◆ Task goal
Wherever a line holds the word "jatom", copy that line from the data.

◆ Excerpted records
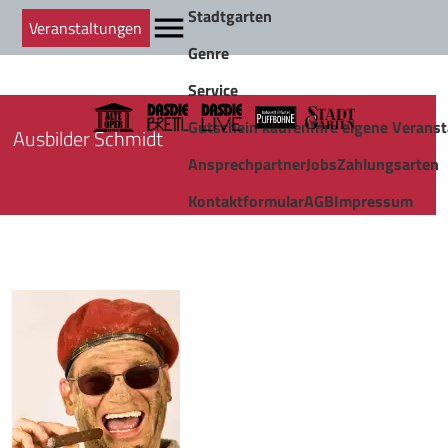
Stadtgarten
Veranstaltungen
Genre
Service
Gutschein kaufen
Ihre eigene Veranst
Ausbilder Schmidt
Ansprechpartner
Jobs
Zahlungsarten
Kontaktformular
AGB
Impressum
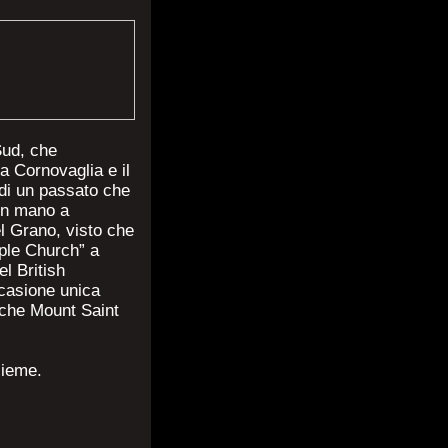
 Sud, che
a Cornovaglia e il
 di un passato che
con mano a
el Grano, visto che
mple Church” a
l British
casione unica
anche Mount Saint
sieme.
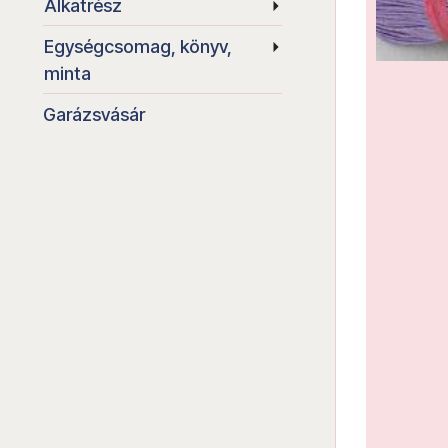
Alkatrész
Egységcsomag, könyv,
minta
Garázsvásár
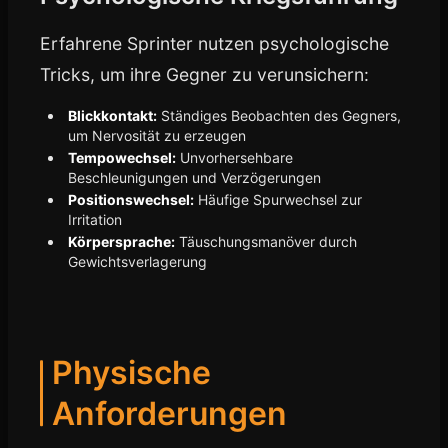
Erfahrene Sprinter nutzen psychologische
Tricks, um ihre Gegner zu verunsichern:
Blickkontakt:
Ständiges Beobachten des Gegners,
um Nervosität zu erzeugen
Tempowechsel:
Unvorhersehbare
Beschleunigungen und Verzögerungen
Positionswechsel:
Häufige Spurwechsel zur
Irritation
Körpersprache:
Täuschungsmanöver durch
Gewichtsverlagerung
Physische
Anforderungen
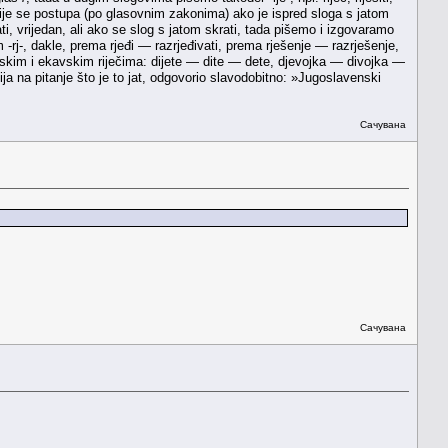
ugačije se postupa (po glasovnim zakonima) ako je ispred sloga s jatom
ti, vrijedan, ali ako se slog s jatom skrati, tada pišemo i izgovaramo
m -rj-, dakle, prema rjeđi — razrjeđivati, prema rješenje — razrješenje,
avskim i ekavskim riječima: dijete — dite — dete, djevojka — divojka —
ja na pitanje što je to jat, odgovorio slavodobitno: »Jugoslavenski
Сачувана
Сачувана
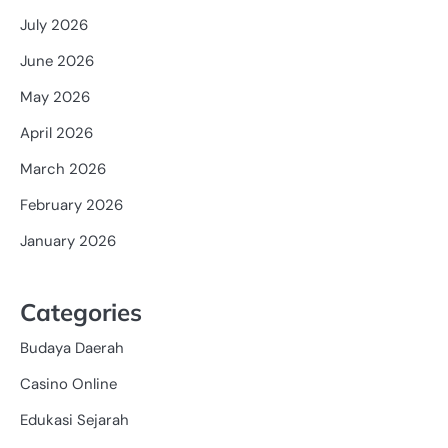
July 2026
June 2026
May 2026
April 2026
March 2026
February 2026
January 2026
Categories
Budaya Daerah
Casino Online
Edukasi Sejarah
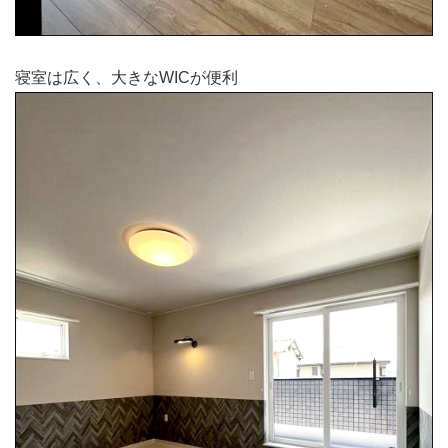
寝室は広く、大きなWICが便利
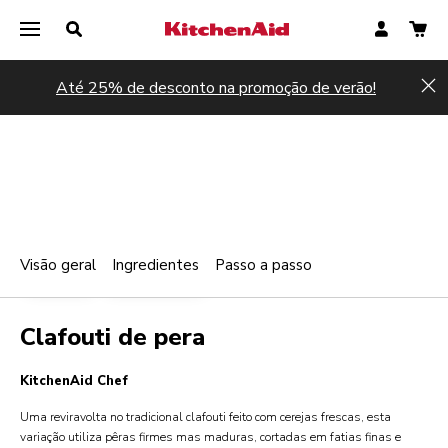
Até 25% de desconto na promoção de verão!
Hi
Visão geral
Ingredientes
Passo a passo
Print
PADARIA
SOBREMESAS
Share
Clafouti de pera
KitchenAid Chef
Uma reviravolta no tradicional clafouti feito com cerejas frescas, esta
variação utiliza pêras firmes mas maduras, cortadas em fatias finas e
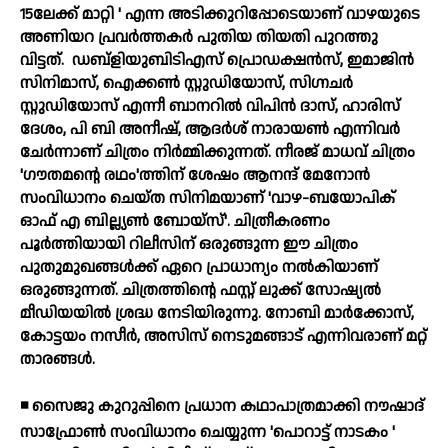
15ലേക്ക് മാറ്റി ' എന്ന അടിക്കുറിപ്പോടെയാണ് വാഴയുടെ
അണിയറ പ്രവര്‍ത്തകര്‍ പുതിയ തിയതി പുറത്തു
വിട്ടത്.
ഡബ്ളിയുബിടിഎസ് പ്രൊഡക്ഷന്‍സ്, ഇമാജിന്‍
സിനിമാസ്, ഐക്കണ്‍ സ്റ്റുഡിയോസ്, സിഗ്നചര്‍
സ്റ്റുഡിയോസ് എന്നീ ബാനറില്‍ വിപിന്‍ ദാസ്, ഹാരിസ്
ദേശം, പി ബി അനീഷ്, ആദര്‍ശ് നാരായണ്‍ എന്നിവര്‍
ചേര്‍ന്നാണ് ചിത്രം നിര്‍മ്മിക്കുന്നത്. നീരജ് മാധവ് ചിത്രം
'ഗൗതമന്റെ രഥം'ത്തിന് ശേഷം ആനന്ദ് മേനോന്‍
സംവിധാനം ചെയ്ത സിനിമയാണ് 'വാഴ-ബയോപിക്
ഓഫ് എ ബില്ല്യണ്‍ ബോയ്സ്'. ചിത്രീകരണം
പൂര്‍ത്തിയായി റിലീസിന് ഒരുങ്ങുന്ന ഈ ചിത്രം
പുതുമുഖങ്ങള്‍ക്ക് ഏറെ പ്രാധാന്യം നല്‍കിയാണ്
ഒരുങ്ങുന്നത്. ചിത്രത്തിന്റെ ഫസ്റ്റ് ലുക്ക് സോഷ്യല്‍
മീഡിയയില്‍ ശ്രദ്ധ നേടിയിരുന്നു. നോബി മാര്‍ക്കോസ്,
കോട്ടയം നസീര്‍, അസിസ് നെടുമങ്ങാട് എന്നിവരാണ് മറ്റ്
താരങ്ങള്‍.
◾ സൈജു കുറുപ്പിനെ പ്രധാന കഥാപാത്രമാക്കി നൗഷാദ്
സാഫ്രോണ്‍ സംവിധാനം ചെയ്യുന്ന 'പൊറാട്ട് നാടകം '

◆ Output of the task
ugačije se postupa (po glasovnim zakonima) ako je ispred sloga s jatom
ti, vrijedan, ali ako se slog s jatom skrati, tada pišemo i izgovaramo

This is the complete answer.